Als Vorsitzender des größten Regionalrates in Nordrhein-Westfalen, des Regionalrates in Köln, sage ich Ihnen: Wir brauchen Ihre Vorgaben nicht. Wir machen seit Jahren eine verantwortungsbewusste Regionalplanung. Wie die Kommunen, so lehnen auch wir dieses Gesetz als Eingriff in die Planungskompetenz des demokratisch legitimierten Regionalrates ab.

(Beifall von der CDU)

Nicht umsonst haben Sie eine Stellungnahme des Regionalrats Köln bekommen, die von CDU, SPD und FDP getragen wurde. Das sollte Ihnen und vor allen den Kollegen bei der SPD zu denken geben.

Ich wundere mich, dass Sie diese Entdemokratisierung mitmachen,

(Zuruf von Sigrid Beer [GRÜNE])

dass Sie ein Gesetz beschließen wollen, das ein Ermächtigungsgesetz für den Minister ist.

(Unruhe von der SPD und den GRÜNEN – Zurufe von der SPD und den GRÜNEN: Pfui!)

In diesem Gesetz steht keine einzige Maßnahme, sondern das ist ein Ermächtigungsgesetz für den Minister zur Deindustrialisierung unseres Landes.

Meine Damen und Herren, seit letzter Woche wissen wir, was die SPD will. Minister Groschek – leider ist er jetzt nicht da – hat eine großartige Idee präsentiert: Die SPD will die Relikte einer längst untergegangenen Industrie zum Weltkulturerbe machen. Herr Groschek, wissen Sie eigentlich, dass die Industrie längst untergegangen ist? Zechen, Gasometer und stillgelegte Hochöfen sind Geschichte. Das sind Relikte der Vergangenheit.

(Lebhafter Widerspruch von Rainer Schmelt- zer [SPD])

Regen Sie sich doch nicht so auf!

Liebe Kolleginnen und Kollegen von der SPD, ich habe den Eindruck: Ihnen ist noch gar nicht klar, dass Sie ganz schnell eine neue und größere Idee präsentieren müssen, nämlich ganz NordrheinWestfalen mit seiner gesamten Industrie zum Weltkulturerbe anzumelden. Ich schlage Ihnen vor, beides zusammen zu machen: Verabschieden Sie das Klimaschutzgesetz, und stellen Sie einen Antrag bei der UNESCO, Nordrhein-Westfalen unter Weltkulturerbeschutz zu stellen. Das ist das, was Sie mit diesem Gesetz bewirken werden.

== Datenzeilen ==

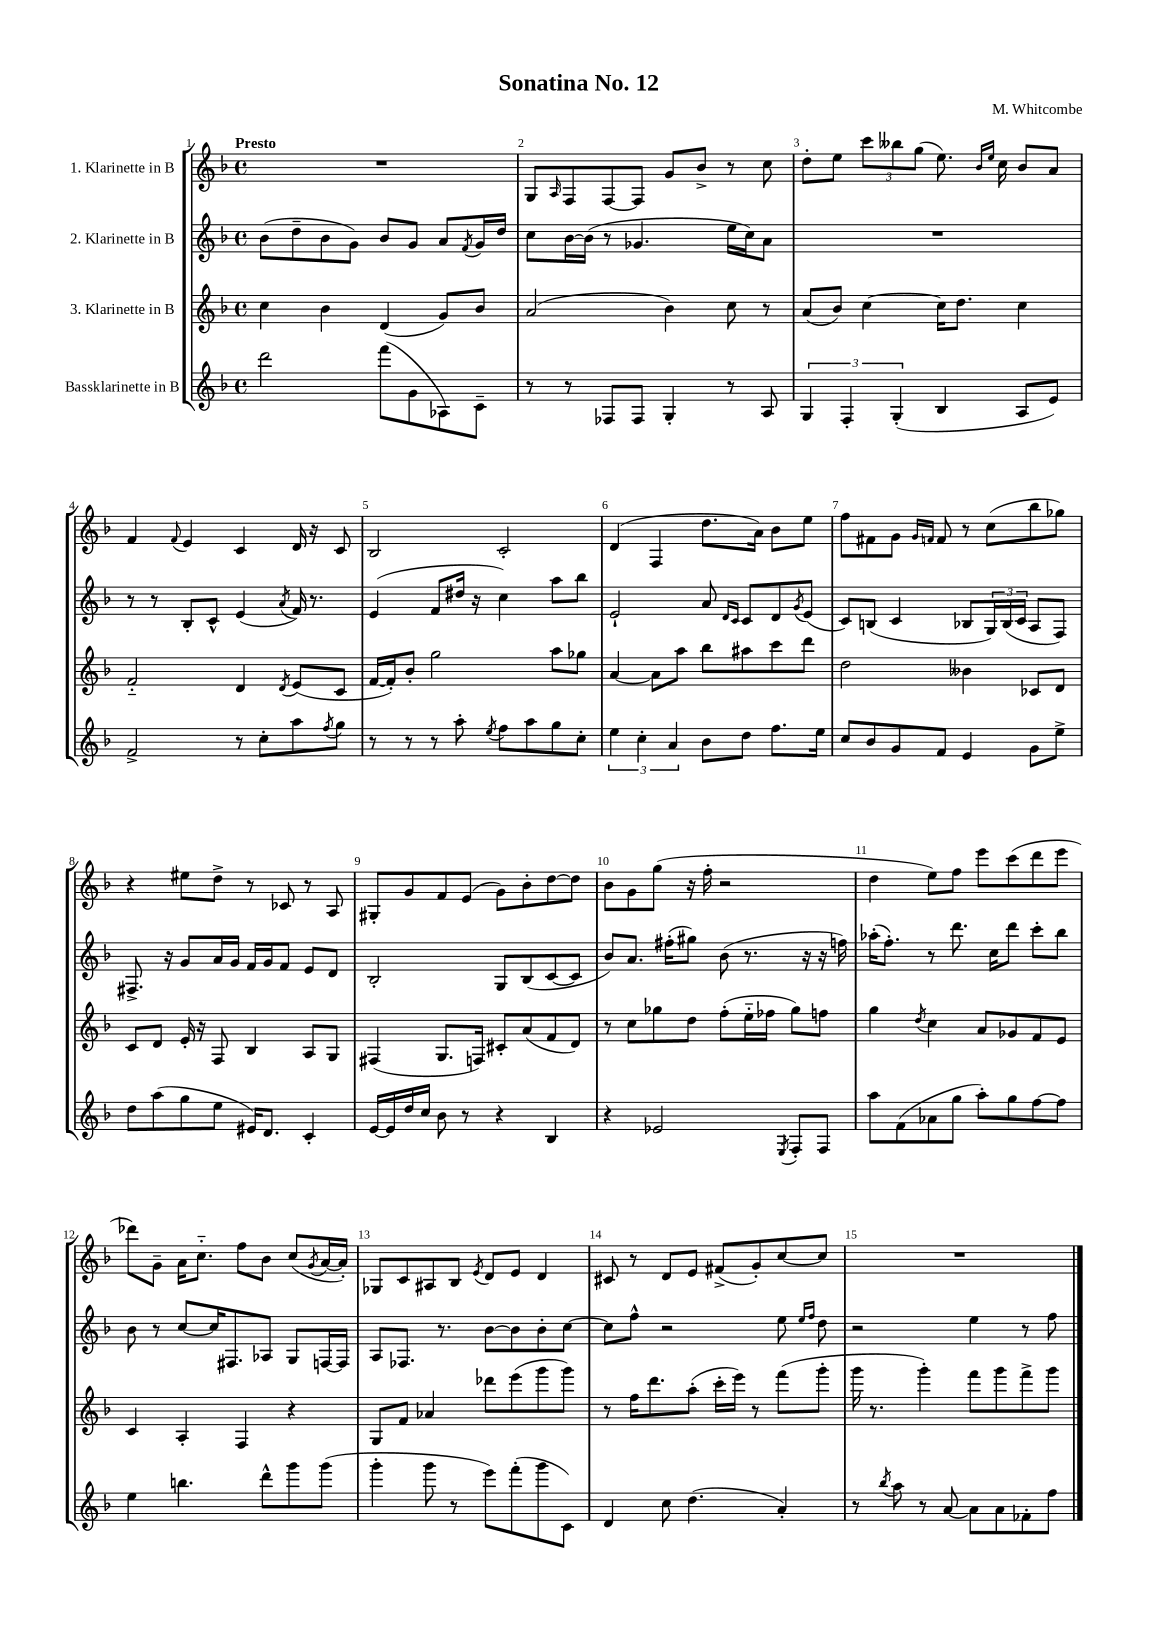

**kern	**kern	**kern	**kern
*staff4	*staff3	*staff2	*staff1
*clefG2	*clefG2	*clefG2	*clefG2
*k[b-]	*k[b-]	*k[b-]	*k[b-]
*M4/4	*M4/4	*M4/4	*M4/4
*met(c)	*met(c)	*met(c)	*met(c)
2ddd	4cc	(8b-	1r
.	.	8dd~	.
.	4b-	8b-	.
.	.	8g)	.
(8fff	(4d	8b-	.
8g	.	8g	.
8A-)	8g)	8a	.
.	.	8qf	.
8c~	8b-	16g	.
.	.	16dd	.
=	=	=	=
8r	(2a	8cc	8G
.	.	.	16qqA
8r	.	[16b-	8F
.	.	(16b-]	.
8F-	.	8r	[8F
8F-	.	4.g-	8F]
4G'	4b-)	.	8g
.	.	.	8b-^
8r	8cc	16ee	8r
.	.	16cc)	.
8A	8r	8a	8cc
=	=	=	=
6G	(8a	1r	8dd'
.	8b-)	.	8ee
6F'	.	.	.
.	[4cc	.	12ccc
(6G'	.	.	12bb--
.	.	.	(12gg
4B-	16cc]	.	8.ee)
.	8.dd	.	.
.	.	.	16qqb-
.	.	.	16qqee
.	.	.	16cc
8A	4cc	.	8b-
8e)	.	.	8a
=	=	=	=
2f^	2f'~	8r	4f
.	.	8r	.
.	.	.	8qqf
.	.	8B-'	4e
.	.	8c^^	.
8r	4d	(4e	4c
8cc'	.	.	.
.	8qd	8qa	.
8aa	(8e	16f)	16d
.	.	8.r	16r
8qff	.	.	.
8gg	8c	.	8c
=	=	=	=
8r	[16f	(4e	2B-
.	16f'])	.	.
8r	8b-'	.	.
8r	2gg	8f	.
8aa'	.	16dd#	.
.	.	16r	.
8qee	.	.	.
8ff	.	4cc)	2c'
8aa	.	.	.
8gg	8aa	8aa	.
8cc'	8gg-	8bb-	.
=	=	=	=
6ee	[4a	2e`	(4d
6cc'	.	.	.
.	8a]	.	4F
6a	.	.	.
.	8aa	.	.
8b-	8bb-	8a	8.dd
.	.	16qqd	.
.	.	16qqc	.
8dd	8aa#	8c	.
.	.	.	16a)
8.ff	8ccc	8d	8b-
.	.	8qg	.
.	8ddd	(8e	8ee
16ee	.	.	.
=	=	=	=
8cc	2dd	8c)	8ff
8b-	.	(8B	8f#
8g	.	4c	8g
.	.	.	16qqg
.	.	.	16qqf
8f	.	.	8f
4e	4b--	8B-	8r
.	.	24G)	(8cc
.	.	(24B-	.
.	.	24c	.
8g	8c-	8A	8bb-
8ee^	8d	8F)	8gg-)
=	=	=	=
8dd	8c	8.F#^	4r
(8aa	8d	.	.
.	.	16r	.
8gg	16e'	8g	8ee#
.	16r	.	.
8ee	8F	16a	8dd^
.	.	16g	.
16e#)	4B-	16f	8r
8.d	.	16g	.
.	.	8f	8c-
4c'	8A	8e	8r
.	8G	8d	8A
=	=	=	=
[16e	(4F#	2B-'	8G#'
16e]	.	.	.
16dd	.	.	8g
16cc	.	.	.
8b-	8.G	.	8f
8r	.	.	(8e
.	16F)	.	.
4r	8c#'	8G	8g)
.	(8a	(8B-	8b-'
4B-	8f	[8c	[8dd
.	8d)	8c]	8dd]
=	=	=	=
4r	8r	8b-)	8b-
.	8cc	8.a	8g
2e-	8gg-	.	(8gg
.	.	(16ff#'	.
.	8dd	8gg#)	16r
.	.	.	16ff'
.	(8ff'	(8b-	2r
.	16ee'~	8.r	.
.	16ff-	.	.
8qE	.	.	.
8F'	8gg-)	.	.
.	.	16r	.
8F	8ff	16r	.
.	.	16ff)	.
=	=	=	=
8aa	4gg	(16aa-'	4dd
.	.	8.ff')	.
(8f	.	.	.
.	8qdd	.	.
8a-	4cc	8r	8ee)
8gg	.	8.ddd	8ff
8aa')	8a	.	8eee
.	.	16cc	.
8gg	8g-	8ddd	(8ccc
[8ff	8f	8ccc'	8ddd
8ff]	8e	8bb-	8eee
=	=	=	=
4ee	4c	8b-	8ddd-)
.	.	8r	8g~
4.bb	4A'	[8cc	16a
.	.	.	8.cc'~
.	.	16cc]	.
.	.	8.F#	.
.	4F	.	8ff
8ddd^^	.	8A-	8b-
8ggg	4r	8G	(8cc
.	.	.	8qg
(8ggg	.	[16F	[16a
.	.	16F]	16a'])
=	=	=	=
4ggg'	8G	8A	8G-
.	8f	8.F-	8c
8ggg	4a-	.	8A#
.	.	8.r	.
8r	.	.	8B-
.	.	.	8qe
8eee)	8ddd-	[8b-	8d
(8fff'	(8eee	8b-]	8e
8ggg	8ggg	8b-'	4d
8c)	8ggg)	[8cc	.
=	=	=	=
4d	8r	8cc]	8c#
.	16ff	8ff^^	8r
.	8.ddd	.	.
8cc	.	2r	8d
(4.dd	(8aa'	.	8e
.	16ccc'	.	(8f#^
.	16eee)	.	.
.	8r	.	8g')
4a')	(8fff	8ee	[8cc
.	.	16qqee	.
.	.	16qqff	.
.	8ggg'	8dd	8cc]
=	=	=	=
8r	16ggg	2r	1r
.	8.r	.	.
8qbb-	.	.	.
8aa	.	.	.
8r	4ggg')	.	.
[8a	.	.	.
8a]	8fff	4ee	.
8a	8ggg	.	.
8f-'	8fff^	8r	.
8ff	8ggg	8ff	.
==	==	==	==
*-	*-	*-	*-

== Aufgabenstellung ==
Beantworten Sie anhand des Textauszugs folgende Fragen:
1. Welchem Regionalrat steht die sprechende Person vor?
2. Welche Parteien trugen die Stellungnahme des Regionalrats Köln?
3. Was wird als Geschichte bezeichnet?

== Gelöste Aufgabe ==
1. Dem Regionalrat in Köln, dem größten Regionalrat in Nordrhein-Westfalen.
2. CDU, SPD und FDP.
3. Zechen, Gasometer und stillgelegte Hochöfen.